[Stored items]
== Segment start ==
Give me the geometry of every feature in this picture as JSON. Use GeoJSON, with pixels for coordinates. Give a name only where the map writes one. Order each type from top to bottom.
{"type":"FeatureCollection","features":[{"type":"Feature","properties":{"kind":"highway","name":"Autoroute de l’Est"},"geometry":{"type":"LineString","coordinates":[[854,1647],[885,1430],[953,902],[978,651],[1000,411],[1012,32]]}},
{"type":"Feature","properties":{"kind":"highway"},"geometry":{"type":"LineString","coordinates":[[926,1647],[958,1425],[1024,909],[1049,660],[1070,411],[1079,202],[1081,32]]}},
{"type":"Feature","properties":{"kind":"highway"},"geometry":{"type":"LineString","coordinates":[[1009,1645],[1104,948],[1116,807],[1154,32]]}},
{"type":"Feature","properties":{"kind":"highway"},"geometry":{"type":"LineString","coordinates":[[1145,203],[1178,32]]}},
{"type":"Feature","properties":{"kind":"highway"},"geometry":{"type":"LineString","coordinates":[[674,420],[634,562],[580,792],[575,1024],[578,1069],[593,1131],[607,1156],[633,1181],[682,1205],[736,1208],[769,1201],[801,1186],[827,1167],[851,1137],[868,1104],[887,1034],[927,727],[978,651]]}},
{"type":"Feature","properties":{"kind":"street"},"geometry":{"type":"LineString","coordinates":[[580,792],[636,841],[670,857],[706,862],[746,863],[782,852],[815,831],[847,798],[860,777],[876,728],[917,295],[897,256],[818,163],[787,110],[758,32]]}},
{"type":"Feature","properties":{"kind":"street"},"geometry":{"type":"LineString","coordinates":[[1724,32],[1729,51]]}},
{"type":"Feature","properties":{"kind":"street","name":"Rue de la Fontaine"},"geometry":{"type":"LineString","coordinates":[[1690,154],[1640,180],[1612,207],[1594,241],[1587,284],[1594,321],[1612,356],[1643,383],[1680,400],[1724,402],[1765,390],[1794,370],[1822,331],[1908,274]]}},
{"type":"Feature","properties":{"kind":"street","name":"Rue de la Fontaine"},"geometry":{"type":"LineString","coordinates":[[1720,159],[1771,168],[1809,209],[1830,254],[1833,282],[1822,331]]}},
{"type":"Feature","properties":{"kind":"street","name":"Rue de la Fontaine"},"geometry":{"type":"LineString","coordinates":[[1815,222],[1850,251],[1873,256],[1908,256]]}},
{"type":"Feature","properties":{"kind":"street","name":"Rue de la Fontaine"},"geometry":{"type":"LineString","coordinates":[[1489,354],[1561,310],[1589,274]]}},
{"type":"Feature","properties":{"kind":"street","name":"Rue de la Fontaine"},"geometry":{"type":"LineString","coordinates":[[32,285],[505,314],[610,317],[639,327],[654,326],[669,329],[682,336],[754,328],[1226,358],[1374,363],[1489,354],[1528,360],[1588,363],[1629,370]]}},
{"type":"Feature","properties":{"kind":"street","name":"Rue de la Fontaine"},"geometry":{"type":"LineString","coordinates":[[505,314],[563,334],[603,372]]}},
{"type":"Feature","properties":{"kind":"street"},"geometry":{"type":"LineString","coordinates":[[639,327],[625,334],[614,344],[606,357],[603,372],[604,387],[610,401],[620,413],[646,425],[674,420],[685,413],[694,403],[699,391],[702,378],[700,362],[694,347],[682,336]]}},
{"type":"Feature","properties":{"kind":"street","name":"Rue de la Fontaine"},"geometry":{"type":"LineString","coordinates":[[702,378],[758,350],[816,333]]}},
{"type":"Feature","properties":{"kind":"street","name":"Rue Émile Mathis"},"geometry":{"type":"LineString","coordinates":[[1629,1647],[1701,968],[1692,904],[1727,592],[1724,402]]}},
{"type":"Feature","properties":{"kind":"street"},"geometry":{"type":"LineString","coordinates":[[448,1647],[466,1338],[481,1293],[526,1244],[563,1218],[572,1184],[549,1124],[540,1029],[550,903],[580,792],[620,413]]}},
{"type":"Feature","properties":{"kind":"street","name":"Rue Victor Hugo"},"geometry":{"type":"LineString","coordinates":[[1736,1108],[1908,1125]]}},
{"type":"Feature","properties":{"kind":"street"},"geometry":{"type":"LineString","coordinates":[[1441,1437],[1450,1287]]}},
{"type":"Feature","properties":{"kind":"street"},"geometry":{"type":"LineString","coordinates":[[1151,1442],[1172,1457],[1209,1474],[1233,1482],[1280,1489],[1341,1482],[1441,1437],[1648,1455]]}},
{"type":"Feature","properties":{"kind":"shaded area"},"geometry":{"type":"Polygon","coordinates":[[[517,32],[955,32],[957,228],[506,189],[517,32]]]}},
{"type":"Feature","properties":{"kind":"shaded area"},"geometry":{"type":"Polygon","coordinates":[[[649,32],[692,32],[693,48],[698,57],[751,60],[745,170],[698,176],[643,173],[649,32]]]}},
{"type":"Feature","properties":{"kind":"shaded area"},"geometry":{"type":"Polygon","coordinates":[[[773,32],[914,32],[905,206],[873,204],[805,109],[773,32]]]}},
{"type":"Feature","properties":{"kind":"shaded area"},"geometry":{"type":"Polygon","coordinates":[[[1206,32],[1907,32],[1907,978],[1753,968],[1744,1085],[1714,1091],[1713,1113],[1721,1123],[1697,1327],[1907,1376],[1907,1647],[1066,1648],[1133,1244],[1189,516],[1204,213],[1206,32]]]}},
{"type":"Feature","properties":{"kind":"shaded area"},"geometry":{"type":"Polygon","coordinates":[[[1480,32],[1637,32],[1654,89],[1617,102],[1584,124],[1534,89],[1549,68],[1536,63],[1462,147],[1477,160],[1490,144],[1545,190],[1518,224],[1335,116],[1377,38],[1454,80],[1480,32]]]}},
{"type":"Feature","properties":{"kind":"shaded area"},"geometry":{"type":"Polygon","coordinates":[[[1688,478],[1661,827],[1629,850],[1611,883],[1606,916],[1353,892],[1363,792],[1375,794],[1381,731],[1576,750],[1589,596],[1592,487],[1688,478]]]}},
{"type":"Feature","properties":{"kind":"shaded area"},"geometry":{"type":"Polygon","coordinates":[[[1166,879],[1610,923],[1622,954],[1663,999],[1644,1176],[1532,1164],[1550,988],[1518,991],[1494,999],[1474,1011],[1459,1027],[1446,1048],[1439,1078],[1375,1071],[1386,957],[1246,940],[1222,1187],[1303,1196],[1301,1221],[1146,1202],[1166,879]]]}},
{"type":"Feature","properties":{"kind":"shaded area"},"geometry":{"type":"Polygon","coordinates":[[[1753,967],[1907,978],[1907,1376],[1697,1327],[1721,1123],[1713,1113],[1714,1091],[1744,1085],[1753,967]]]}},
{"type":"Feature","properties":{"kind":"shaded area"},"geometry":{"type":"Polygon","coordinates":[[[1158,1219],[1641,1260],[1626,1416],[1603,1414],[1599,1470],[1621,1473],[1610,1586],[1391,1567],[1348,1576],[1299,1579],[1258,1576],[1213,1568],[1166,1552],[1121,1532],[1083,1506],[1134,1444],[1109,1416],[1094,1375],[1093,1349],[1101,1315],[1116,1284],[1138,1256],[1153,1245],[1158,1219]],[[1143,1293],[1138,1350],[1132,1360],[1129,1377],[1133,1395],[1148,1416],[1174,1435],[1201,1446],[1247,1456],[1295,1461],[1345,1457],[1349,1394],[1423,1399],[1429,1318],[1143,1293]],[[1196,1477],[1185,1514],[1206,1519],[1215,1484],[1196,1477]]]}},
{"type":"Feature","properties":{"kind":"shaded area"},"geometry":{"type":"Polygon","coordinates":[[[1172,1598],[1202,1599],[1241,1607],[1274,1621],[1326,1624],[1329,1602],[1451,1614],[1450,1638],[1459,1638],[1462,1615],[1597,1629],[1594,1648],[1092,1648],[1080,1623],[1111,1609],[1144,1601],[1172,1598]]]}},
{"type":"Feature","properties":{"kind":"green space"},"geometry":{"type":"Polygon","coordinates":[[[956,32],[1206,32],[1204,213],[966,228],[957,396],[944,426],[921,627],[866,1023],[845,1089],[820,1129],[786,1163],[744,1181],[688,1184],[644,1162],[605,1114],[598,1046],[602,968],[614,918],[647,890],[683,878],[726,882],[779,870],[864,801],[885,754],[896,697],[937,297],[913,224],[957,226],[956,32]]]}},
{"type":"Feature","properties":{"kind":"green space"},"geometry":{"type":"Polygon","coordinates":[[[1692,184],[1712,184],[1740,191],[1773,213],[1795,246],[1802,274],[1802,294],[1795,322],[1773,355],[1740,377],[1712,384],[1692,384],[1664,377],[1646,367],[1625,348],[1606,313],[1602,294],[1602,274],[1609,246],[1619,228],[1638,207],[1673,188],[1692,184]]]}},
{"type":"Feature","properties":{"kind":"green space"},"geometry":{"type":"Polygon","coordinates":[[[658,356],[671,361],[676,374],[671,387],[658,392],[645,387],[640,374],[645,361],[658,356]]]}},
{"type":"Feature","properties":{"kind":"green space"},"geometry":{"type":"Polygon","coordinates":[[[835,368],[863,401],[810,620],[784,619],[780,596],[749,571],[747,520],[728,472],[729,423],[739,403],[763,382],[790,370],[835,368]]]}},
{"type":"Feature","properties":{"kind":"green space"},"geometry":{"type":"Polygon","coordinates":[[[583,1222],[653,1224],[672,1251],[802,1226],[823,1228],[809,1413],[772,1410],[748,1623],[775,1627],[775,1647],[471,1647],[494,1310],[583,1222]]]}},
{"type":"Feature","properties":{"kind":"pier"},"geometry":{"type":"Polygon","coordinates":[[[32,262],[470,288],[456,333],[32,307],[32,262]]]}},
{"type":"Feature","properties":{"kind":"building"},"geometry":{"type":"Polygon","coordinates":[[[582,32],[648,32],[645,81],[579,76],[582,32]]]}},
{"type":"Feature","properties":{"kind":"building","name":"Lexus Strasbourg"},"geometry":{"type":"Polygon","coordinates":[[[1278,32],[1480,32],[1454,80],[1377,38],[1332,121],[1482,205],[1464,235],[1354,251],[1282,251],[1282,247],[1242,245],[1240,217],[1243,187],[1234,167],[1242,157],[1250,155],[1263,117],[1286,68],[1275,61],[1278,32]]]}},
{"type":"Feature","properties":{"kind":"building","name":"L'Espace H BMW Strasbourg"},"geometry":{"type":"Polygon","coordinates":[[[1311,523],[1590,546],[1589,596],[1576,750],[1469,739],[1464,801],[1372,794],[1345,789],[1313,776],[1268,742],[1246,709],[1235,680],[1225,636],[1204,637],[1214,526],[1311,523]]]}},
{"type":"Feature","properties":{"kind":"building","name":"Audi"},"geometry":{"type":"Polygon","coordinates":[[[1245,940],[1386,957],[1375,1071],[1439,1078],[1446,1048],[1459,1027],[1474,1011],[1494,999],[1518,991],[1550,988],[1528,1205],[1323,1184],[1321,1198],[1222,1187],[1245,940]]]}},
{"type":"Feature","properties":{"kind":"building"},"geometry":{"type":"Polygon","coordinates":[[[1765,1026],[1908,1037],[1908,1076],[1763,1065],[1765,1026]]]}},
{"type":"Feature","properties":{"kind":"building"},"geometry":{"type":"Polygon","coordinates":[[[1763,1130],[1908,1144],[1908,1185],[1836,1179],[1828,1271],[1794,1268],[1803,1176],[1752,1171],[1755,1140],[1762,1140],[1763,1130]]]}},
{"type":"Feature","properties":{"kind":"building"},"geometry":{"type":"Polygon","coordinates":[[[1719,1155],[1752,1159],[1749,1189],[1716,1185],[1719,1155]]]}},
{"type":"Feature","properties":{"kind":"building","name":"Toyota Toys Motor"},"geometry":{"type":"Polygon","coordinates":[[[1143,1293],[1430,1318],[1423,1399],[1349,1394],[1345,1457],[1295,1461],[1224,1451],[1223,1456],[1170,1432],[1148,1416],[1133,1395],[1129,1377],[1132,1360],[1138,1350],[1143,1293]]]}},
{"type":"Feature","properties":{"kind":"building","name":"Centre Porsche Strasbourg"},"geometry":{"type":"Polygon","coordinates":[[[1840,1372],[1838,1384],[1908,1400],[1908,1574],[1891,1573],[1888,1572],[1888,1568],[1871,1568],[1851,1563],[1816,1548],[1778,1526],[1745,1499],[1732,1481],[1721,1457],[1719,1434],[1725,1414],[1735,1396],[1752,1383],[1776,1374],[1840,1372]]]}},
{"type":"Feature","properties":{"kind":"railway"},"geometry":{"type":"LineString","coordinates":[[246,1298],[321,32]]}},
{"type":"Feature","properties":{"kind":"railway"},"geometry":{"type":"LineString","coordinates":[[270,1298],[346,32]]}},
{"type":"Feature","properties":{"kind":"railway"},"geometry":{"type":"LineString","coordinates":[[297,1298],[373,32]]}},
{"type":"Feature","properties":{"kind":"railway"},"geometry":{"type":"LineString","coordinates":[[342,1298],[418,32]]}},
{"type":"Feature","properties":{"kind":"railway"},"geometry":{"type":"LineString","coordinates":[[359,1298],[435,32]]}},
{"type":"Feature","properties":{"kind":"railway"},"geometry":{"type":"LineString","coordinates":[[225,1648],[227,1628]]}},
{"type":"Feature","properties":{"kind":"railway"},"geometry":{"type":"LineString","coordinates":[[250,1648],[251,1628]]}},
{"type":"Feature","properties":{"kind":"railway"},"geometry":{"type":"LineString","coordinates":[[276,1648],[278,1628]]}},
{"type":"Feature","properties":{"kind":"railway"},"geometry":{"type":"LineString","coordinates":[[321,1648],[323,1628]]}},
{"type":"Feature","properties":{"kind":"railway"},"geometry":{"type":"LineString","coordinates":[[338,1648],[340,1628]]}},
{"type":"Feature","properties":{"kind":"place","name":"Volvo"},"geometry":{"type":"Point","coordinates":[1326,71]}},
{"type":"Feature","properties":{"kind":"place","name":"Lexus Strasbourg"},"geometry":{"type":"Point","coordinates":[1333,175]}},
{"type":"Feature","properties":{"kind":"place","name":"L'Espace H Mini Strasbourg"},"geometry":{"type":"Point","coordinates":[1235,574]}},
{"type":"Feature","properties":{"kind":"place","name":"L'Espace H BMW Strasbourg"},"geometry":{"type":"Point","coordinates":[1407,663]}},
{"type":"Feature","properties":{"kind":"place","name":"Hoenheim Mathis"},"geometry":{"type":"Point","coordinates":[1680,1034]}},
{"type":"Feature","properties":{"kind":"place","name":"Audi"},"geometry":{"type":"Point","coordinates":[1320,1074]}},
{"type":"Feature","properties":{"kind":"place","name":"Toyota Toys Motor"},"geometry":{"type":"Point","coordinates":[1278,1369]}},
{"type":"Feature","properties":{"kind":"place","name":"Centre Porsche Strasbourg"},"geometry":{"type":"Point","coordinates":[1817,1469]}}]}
== Segment end ==
- REQUIRED WORK
Go line by line through the data above and report each one that holds the string "Mathis".

- OUTPUT OF THE TASK
{"type":"Feature","properties":{"kind":"street","name":"Rue Émile Mathis"},"geometry":{"type":"LineString","coordinates":[[1629,1647],[1701,968],[1692,904],[1727,592],[1724,402]]}},
{"type":"Feature","properties":{"kind":"place","name":"Hoenheim Mathis"},"geometry":{"type":"Point","coordinates":[1680,1034]}},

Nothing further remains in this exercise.